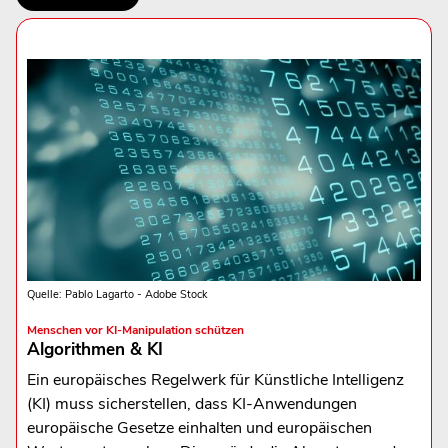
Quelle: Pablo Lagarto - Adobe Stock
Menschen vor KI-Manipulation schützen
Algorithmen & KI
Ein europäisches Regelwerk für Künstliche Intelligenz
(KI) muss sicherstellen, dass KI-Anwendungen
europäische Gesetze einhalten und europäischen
━━━━━━━━
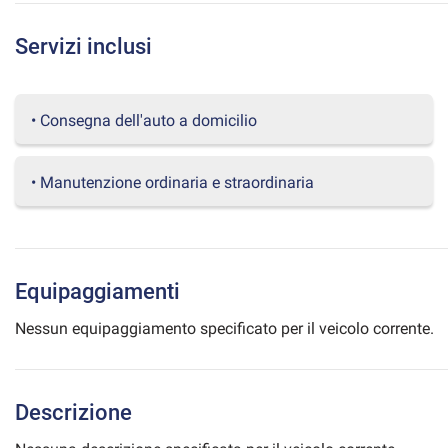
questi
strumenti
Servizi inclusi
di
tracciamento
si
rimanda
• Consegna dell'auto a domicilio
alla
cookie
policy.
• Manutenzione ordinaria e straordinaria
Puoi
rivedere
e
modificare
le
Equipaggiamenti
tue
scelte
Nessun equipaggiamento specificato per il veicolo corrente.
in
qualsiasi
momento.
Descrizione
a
━━━━━━━━
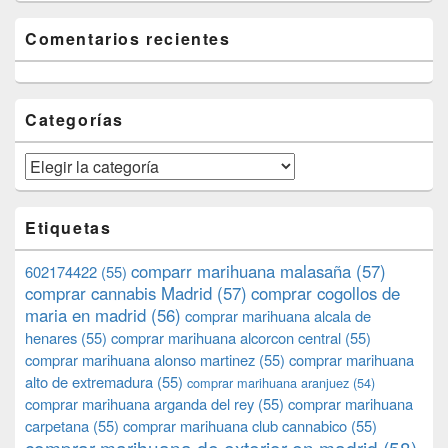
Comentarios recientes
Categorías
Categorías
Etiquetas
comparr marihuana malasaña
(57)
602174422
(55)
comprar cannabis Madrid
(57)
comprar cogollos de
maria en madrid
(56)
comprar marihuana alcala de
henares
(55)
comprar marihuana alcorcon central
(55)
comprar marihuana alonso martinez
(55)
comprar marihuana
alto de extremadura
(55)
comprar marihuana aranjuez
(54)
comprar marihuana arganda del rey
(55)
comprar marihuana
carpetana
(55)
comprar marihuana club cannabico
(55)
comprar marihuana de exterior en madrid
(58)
━━━━━━━━
▶ What to produce:
Locate every line in the entries above that contains the word "comprar", treating uppercase and lowercase as distinct, and copy each such line.

▶ Reply to the task:
comprar cannabis Madrid
comprar cogollos de
comprar marihuana alcala de
comprar marihuana alcorcon central
comprar marihuana alonso martinez
comprar marihuana
comprar marihuana aranjuez
comprar marihuana arganda del rey
comprar marihuana
comprar marihuana club cannabico
comprar marihuana de exterior en madrid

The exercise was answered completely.